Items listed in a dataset

########################################

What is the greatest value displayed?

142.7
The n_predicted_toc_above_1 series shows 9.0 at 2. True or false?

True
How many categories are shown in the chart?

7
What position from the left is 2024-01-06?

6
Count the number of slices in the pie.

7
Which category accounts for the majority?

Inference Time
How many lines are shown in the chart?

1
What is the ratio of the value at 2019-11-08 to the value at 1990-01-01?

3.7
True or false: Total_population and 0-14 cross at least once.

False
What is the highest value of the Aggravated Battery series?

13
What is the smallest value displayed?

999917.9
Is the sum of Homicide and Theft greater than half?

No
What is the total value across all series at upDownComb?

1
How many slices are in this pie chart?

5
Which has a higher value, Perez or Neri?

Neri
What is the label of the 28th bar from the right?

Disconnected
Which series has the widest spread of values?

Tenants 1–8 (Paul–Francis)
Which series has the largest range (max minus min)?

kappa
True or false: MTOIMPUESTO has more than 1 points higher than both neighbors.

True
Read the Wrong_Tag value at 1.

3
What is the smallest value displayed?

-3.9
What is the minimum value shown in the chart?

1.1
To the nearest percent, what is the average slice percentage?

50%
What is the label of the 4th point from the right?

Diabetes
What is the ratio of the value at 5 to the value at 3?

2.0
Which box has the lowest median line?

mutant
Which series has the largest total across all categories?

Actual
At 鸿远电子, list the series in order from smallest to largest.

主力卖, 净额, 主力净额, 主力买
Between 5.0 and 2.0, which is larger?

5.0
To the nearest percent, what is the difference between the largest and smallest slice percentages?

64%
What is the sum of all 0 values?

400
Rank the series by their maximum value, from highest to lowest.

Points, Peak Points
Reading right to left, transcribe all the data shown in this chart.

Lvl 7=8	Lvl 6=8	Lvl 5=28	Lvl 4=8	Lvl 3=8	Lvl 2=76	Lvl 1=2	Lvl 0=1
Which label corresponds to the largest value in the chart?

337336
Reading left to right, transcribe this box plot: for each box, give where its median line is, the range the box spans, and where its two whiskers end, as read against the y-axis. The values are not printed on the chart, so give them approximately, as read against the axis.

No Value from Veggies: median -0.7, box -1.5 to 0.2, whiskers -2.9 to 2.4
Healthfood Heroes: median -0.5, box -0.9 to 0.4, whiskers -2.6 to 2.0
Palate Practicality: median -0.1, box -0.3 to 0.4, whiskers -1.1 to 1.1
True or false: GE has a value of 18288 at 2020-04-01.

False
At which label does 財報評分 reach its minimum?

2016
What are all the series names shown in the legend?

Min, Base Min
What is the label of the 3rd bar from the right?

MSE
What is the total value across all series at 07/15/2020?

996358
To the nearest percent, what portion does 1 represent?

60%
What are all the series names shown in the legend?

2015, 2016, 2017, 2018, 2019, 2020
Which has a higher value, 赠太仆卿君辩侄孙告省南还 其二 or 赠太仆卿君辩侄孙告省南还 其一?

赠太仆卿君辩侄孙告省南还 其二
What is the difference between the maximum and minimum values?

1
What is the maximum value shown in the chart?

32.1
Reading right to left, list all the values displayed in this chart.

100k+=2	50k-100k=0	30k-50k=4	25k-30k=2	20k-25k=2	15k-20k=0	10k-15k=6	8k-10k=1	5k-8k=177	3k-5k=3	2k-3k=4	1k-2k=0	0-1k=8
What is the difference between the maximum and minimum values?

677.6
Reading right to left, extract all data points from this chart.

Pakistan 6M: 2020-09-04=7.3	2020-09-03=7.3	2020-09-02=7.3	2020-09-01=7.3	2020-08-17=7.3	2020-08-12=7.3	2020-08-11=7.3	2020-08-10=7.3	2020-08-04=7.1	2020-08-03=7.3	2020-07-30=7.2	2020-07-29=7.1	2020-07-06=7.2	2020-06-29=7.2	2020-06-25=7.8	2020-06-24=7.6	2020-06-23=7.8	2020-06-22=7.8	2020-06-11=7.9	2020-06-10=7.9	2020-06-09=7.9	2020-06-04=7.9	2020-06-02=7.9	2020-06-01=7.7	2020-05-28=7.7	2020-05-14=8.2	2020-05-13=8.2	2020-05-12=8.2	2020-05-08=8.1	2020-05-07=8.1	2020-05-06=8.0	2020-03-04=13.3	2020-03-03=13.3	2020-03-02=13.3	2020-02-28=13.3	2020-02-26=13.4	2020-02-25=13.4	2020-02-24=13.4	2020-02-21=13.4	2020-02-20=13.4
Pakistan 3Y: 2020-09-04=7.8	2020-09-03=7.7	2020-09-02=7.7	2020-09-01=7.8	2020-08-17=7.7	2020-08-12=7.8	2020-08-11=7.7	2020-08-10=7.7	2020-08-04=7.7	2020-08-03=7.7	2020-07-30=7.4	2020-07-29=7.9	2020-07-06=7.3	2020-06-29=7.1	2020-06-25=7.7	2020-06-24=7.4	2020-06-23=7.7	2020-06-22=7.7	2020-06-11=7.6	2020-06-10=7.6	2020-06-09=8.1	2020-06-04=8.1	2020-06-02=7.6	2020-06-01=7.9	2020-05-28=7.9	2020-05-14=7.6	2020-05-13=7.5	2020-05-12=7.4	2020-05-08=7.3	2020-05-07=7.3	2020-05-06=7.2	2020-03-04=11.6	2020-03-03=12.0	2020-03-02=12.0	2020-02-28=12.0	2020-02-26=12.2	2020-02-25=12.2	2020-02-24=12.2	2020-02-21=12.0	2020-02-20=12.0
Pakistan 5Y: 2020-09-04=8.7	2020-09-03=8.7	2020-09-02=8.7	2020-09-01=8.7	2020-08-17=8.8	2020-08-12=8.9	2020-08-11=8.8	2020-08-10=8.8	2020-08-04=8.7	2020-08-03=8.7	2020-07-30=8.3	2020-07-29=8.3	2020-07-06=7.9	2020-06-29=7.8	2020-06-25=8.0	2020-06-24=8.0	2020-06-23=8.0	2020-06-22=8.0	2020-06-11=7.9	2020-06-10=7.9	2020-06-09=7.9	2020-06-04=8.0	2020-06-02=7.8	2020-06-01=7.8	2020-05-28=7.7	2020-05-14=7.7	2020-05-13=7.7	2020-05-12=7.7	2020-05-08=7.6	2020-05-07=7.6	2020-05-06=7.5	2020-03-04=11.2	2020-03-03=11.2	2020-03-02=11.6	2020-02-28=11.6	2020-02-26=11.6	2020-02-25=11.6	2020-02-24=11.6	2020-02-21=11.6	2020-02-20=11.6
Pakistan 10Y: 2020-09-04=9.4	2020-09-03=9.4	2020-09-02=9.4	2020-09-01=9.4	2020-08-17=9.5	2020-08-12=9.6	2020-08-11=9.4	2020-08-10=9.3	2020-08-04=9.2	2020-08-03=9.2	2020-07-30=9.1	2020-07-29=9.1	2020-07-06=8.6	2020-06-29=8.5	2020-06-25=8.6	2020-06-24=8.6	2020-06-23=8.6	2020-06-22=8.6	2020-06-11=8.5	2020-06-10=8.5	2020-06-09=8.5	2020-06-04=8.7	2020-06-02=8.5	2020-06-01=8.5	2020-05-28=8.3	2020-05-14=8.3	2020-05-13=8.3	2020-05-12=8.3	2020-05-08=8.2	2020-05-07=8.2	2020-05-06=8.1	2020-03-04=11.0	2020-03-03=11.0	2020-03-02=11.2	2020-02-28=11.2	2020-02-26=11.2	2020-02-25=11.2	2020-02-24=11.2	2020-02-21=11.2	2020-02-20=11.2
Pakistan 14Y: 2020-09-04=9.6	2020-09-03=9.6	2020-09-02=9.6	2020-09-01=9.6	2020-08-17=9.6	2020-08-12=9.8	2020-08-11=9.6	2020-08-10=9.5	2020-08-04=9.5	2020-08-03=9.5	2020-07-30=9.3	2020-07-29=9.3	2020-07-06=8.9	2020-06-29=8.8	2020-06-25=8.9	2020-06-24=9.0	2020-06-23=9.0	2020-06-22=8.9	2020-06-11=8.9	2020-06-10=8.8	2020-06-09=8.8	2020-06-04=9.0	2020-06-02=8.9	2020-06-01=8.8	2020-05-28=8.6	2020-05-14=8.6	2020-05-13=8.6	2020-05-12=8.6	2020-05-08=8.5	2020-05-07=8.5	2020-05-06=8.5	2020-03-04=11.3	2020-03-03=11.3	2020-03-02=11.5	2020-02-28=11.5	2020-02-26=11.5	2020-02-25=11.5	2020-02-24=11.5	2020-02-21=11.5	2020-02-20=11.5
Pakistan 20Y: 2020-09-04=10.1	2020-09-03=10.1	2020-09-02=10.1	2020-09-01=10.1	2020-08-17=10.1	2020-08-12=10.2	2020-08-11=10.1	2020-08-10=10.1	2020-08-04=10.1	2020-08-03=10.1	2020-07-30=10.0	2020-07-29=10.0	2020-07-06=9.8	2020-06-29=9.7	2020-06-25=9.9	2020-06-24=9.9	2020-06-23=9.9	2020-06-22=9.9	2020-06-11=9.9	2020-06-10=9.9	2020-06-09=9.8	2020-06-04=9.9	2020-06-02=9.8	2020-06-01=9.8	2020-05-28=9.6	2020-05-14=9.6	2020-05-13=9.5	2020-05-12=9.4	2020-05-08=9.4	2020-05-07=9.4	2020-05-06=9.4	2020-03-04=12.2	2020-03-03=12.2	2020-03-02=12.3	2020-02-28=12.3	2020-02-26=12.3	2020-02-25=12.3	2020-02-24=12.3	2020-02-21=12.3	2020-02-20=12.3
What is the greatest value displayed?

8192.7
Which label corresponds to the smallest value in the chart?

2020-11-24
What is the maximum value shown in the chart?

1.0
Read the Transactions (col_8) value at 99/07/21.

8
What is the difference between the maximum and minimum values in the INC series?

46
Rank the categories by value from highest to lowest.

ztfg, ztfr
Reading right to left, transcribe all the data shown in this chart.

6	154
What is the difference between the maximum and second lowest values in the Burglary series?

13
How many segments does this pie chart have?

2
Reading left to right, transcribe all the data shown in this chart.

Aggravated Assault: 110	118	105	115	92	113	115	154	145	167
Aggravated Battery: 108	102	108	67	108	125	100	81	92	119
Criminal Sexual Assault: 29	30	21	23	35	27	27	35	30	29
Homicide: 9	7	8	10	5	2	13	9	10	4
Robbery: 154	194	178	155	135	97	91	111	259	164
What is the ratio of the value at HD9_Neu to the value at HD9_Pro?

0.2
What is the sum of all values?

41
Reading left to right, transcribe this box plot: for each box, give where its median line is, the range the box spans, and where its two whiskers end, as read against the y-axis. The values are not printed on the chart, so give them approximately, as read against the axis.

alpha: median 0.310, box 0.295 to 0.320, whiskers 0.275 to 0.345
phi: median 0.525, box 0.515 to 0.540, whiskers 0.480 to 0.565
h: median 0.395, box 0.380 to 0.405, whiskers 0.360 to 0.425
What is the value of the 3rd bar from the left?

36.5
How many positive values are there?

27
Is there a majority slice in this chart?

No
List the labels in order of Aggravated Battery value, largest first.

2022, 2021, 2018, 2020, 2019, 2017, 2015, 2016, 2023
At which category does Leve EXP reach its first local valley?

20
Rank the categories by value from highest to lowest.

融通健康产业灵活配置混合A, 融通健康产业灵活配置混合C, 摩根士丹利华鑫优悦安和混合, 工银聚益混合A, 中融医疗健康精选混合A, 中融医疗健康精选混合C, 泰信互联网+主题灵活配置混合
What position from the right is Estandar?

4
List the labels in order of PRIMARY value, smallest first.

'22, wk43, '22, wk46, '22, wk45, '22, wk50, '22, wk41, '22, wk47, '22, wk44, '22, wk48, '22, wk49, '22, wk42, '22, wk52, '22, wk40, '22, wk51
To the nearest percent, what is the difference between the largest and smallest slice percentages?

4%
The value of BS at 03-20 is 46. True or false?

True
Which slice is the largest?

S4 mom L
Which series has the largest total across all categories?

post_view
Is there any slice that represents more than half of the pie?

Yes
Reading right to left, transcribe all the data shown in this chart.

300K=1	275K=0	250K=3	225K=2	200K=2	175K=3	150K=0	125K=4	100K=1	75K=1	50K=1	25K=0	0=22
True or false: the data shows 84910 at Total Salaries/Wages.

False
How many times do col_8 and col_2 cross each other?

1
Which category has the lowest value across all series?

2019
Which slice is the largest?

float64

########################################

TASK TO CARRY OUT:
Reproduce the material word for word, from its first line through the line containing "Count the number of slices in the pie.", including both.

ANSWER FOR THE TASK:
What is the greatest value displayed?

142.7
The n_predicted_toc_above_1 series shows 9.0 at 2. True or false?

True
How many categories are shown in the chart?

7
What position from the left is 2024-01-06?

6
Count the number of slices in the pie.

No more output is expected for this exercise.